5. Tabletop & IR Exercises

Tabletop Exercise Design

A tabletop exercise is a discussion-based simulation where participants walk through a scenario and describe their response. No actual systems are involved. The goal is to test people, process, and plans — not technology.

  • Facilitator: Guides the discussion, presents scenario injects, manages time, ensures all roles participate, captures gaps and observations. Can be internal or external (external facilitators often produce better results — less deference to senior leaders).
  • Scenario Inject Cards: Pre-written scenario developments that advance the scenario over time. "It's now 3am. The on-call engineer has not responded to pages. The CEO is calling you directly. What do you do?"
  • Discussion-Based: Participants describe what they would do, not actually do it. Facilitator asks probing questions: "Who would make that call?", "How long would that actually take?", "What would you need from IT to do that?"
  • CISA Free Resources: CISA provides free tabletop exercise packages including scenario scripts, inject cards, discussion guides, and after-action templates. Available at cisa.gov/resources-tools/services/cisa-tabletop-exercise-packages
  • Duration: half-day for focused scenarios; full-day for multi-phase incidents. Longer exercises test stamina and decision-making under fatigue — realistic for major incidents.

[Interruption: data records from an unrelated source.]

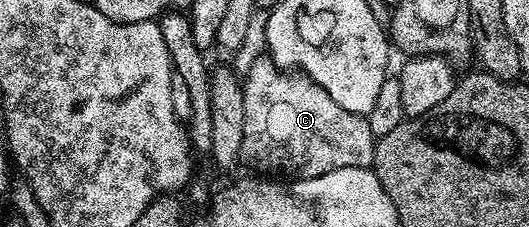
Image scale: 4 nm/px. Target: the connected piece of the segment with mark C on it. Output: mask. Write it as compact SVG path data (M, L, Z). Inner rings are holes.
M270 57L258 59L245 73L243 84L243 100L245 101L245 129L243 130L243 154L242 158L247 159L256 167L256 172L267 177L282 177L287 181L297 179L308 179L309 177L321 177L321 173L333 173L333 169L349 169L350 167L371 167L375 162L375 145L377 137L369 129L366 118L357 113L349 113L349 109L341 109L321 85L317 85L307 75L302 73L292 73L290 70L281 68Z

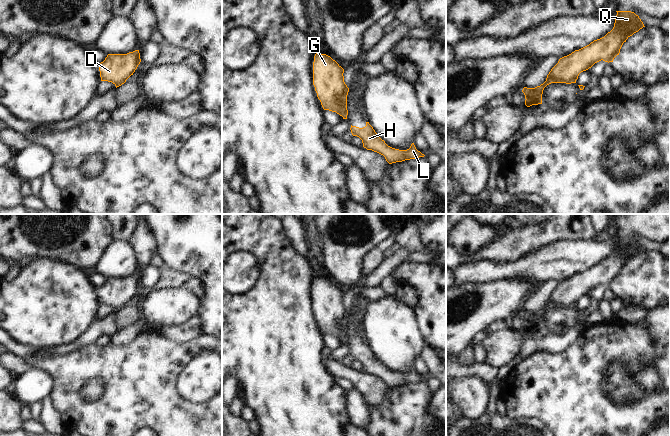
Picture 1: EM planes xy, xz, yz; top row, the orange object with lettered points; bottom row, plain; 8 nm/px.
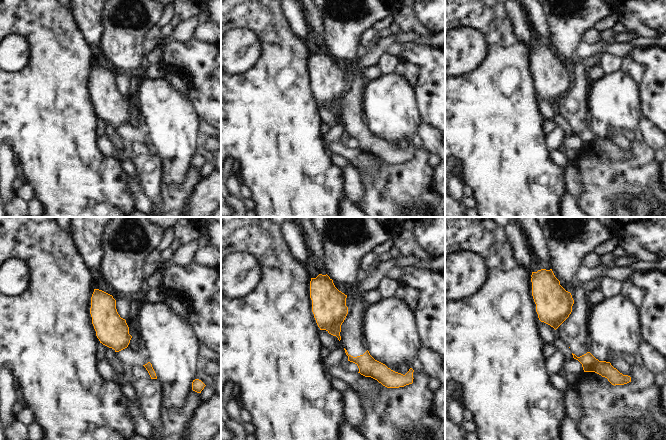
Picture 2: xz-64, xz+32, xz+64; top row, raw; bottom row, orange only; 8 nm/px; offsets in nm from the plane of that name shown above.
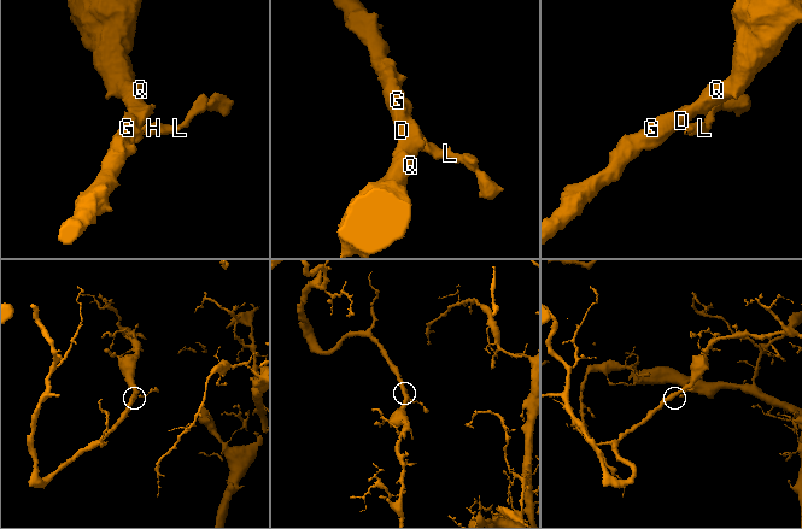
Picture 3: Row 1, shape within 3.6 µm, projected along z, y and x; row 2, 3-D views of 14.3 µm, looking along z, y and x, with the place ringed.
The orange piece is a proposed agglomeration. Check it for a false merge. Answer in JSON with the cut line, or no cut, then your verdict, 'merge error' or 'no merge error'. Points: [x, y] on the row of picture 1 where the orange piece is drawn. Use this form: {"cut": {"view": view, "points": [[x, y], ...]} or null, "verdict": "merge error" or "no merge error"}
{"cut": {"view": "xz", "points": [[347, 110], [346, 114]]}, "verdict": "merge error"}

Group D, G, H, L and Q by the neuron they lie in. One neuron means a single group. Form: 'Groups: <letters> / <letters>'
Groups: D G Q / H L.

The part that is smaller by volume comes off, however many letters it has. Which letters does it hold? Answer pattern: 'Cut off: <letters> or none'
Cut off: H, L

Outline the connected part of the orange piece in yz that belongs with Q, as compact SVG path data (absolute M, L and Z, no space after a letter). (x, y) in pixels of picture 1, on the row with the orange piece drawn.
M616 12L614 27L604 37L560 58L547 75L546 81L540 86L523 88L522 92L525 95L527 107L542 104L543 90L547 85L551 83L576 83L579 74L591 68L595 63L601 60L608 63L613 62L614 58L619 55L623 43L645 27L634 12Z

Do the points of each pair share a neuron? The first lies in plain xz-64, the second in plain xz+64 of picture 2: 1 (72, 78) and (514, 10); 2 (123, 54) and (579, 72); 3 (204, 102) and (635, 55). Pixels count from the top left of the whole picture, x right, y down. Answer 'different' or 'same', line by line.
1: different
2: different
3: same

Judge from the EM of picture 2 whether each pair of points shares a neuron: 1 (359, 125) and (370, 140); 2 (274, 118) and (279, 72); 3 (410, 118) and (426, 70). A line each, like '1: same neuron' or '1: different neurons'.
1: same neuron
2: same neuron
3: different neurons

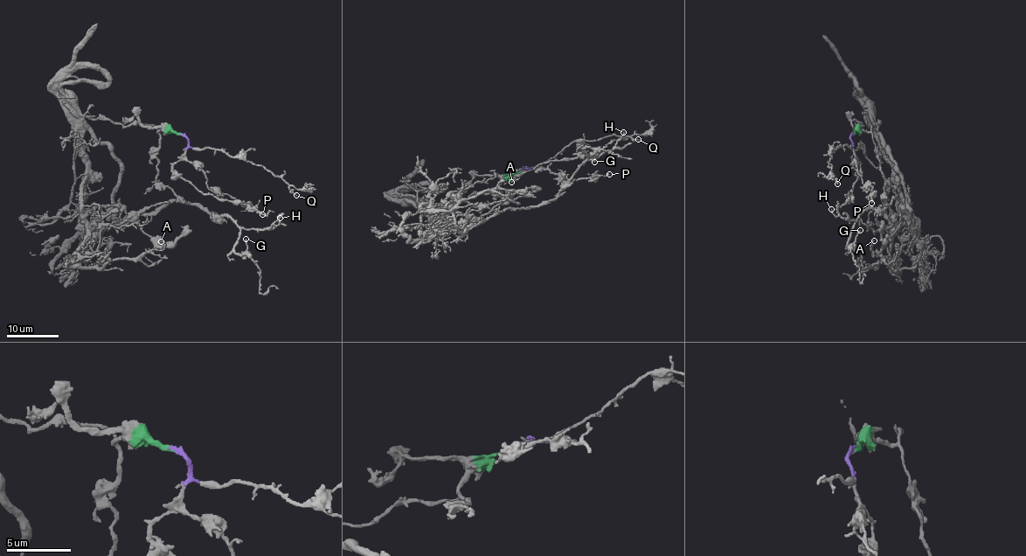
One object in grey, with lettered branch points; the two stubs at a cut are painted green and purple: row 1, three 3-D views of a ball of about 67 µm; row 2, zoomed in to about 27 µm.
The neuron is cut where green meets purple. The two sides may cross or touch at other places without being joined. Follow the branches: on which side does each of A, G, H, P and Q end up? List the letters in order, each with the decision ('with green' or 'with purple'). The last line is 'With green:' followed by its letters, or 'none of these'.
A: with green
G: with green
H: with green
P: with purple
Q: with purple
With green: A, G, H

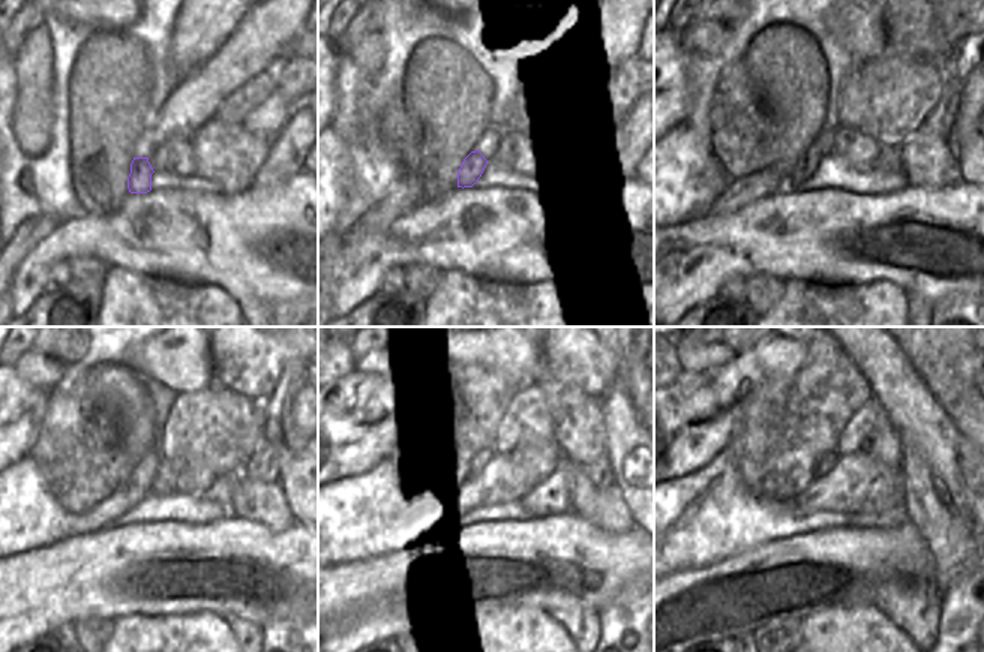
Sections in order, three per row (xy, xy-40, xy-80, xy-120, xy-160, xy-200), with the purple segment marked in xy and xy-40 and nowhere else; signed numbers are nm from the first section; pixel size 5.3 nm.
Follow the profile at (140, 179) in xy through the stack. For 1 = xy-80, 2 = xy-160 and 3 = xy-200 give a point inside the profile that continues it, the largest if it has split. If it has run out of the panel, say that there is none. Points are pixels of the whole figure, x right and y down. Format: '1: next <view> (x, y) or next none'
1: next xy-80 (807, 164)
2: next xy-160 (483, 457)
3: next xy-200 (824, 463)

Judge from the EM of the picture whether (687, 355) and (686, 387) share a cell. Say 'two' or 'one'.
two

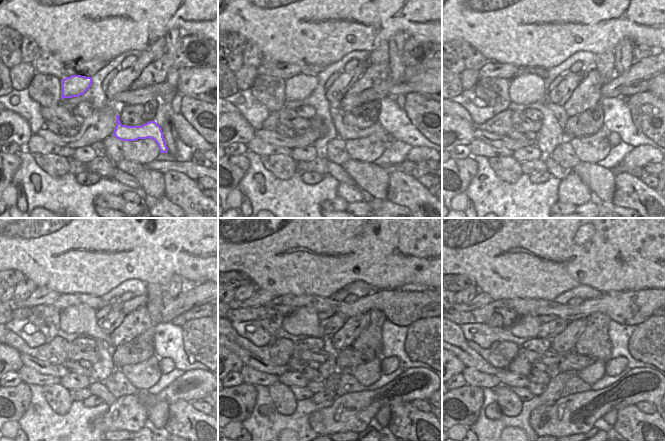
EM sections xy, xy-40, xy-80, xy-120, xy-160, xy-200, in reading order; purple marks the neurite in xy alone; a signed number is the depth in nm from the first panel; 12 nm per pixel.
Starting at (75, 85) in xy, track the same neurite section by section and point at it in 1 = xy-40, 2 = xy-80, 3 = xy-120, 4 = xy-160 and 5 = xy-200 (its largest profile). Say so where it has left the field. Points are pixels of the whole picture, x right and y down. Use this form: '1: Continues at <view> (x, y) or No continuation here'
1: Continues at xy-40 (301, 86)
2: Continues at xy-80 (528, 88)
3: Continues at xy-120 (81, 319)
4: Continues at xy-160 (303, 321)
5: Continues at xy-200 (527, 326).

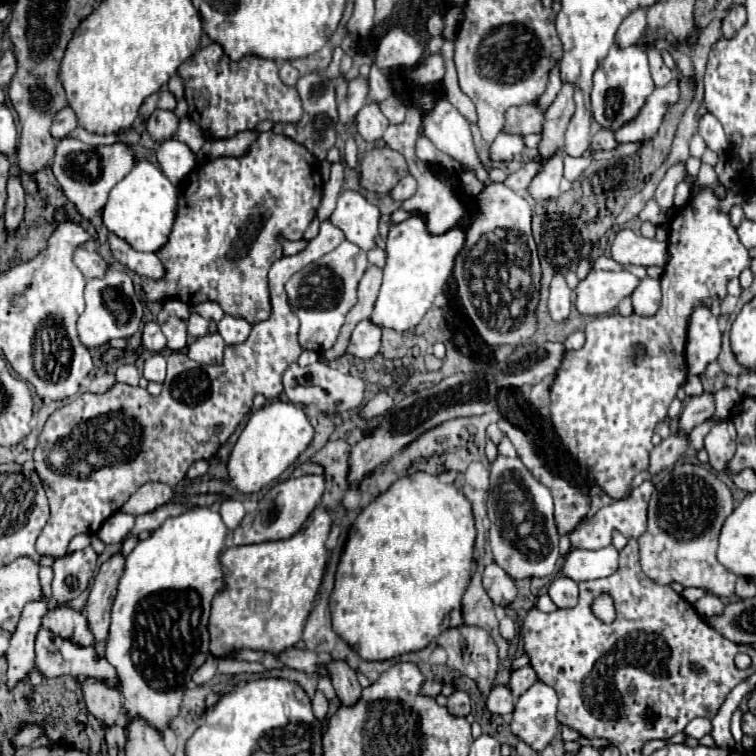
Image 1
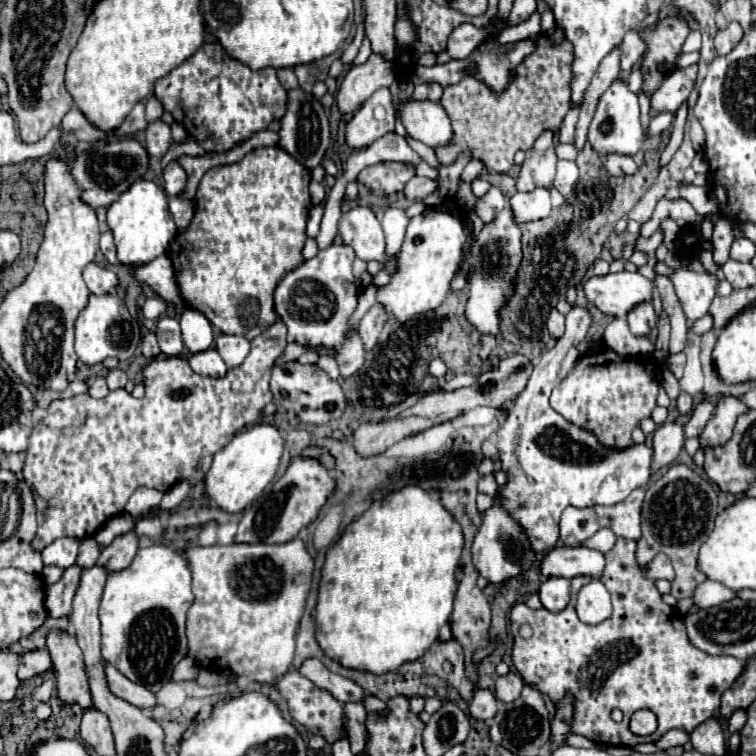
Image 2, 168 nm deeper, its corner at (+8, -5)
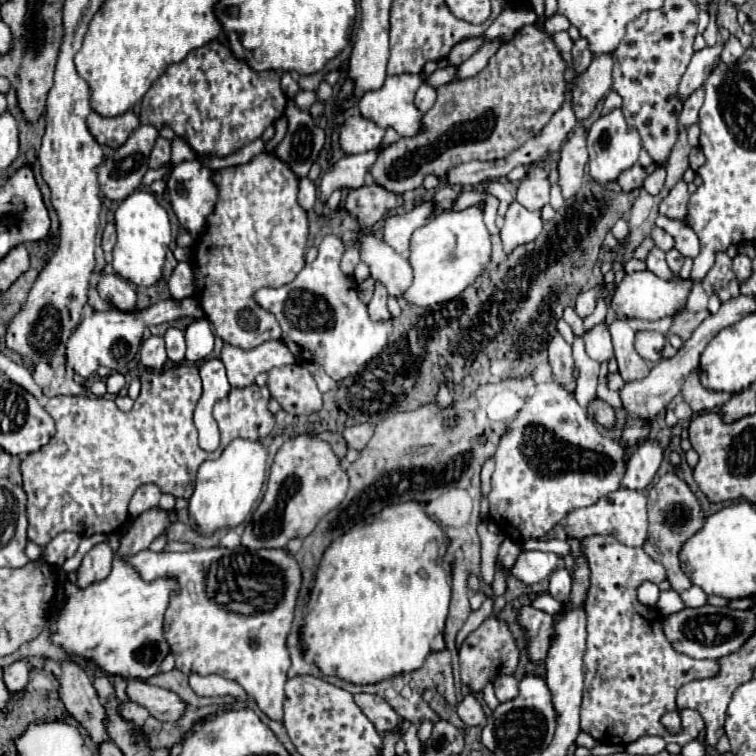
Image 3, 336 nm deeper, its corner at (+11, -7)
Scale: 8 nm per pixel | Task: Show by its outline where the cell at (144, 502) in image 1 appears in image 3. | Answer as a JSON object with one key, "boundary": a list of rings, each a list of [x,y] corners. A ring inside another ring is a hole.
{"boundary":[[[142,485],[136,489],[134,497],[130,499],[130,505],[128,505],[128,513],[132,517],[138,517],[140,513],[152,509],[158,505],[158,499],[160,499],[160,489],[156,485]]]}

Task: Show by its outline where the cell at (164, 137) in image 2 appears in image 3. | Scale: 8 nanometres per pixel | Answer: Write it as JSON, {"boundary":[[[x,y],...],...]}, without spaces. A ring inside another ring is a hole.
{"boundary":[[[158,137],[154,143],[154,149],[150,153],[150,167],[156,169],[168,161],[170,161],[170,141],[164,137]]]}

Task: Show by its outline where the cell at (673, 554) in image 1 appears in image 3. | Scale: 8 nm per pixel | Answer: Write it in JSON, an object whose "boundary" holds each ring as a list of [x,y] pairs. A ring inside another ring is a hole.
{"boundary":[[[674,471],[662,475],[658,483],[650,489],[648,493],[648,539],[644,543],[644,551],[652,555],[652,559],[660,559],[660,563],[664,563],[668,571],[668,581],[672,589],[678,593],[690,589],[692,585],[680,567],[680,559],[678,559],[680,549],[690,537],[694,537],[704,527],[704,521],[706,517],[702,513],[702,507],[696,495]]]}

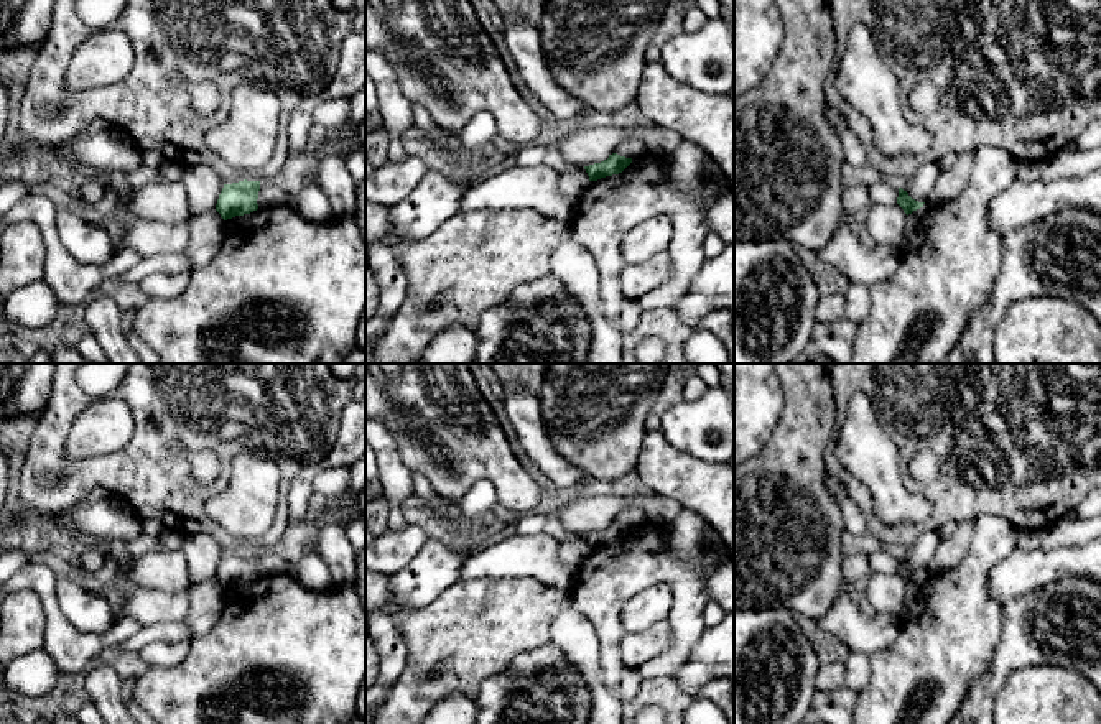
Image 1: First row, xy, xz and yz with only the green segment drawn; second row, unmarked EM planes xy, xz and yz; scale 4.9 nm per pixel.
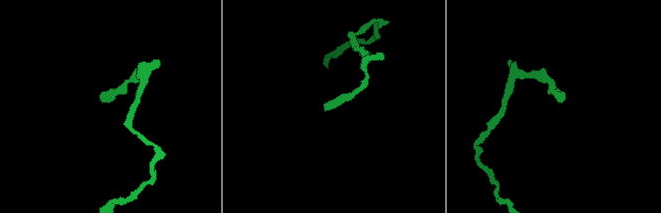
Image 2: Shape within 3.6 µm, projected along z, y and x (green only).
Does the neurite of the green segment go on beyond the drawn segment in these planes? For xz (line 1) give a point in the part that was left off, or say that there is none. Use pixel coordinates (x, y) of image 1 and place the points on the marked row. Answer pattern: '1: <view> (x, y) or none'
1: none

Recommended Tabletop Scenarios

Scenario selection should reflect your organization's actual threat landscape — industry-specific threats, likely attack vectors, and highest-impact incident types.

  • Ransomware at 3am Friday: IT monitoring detects mass file encryption on file servers. Key staff are unavailable. How do you make decisions? Who has authority to take systems offline?
  • CFO Email Compromise: Finance team receives wire instructions from "CFO" email. Wire is completed before fraud is detected. How do you respond? What's the bank recall process?
  • Cloud Data Exposure: Security researcher emails to report an open S3 bucket with customer PII. Is GDPR notification required? How do you determine what was accessed?
  • Insider Threat: Departing employee in their final week is observed bulk-downloading files to personal cloud storage. Legal hold? Evidence preservation? When do you involve HR? Law enforcement?
  • Executive Crisis Simulation: Designed specifically for C-suite and board members. Focus on decision-making under pressure, public communications, regulatory engagement, and business continuity decisions.
  • Purple Team Exercise: Red team simulates a realistic attack (with rules of engagement); blue team responds. Collaborative — red team can share TTPs in real time to improve detections. Most realistic test of detection and response capabilities.

Write the Plan Now — Not During the Incident

An incident is the worst time to write an incident response plan. Under stress, with systems down, executives demanding answers, and regulatory clocks ticking, organizations that improvise their response make worse decisions, take longer, miss evidence, and pay higher ransomware ransoms. The organizations that recover fastest from major incidents are those whose responders knew their roles, had tested their playbooks, had maintained their contact lists, and had verified their backup integrity — all before the incident began. Test your IR plan quarterly with tabletops. Update it annually. The cost is one afternoon; the return is measured in millions of dollars of avoided breach costs.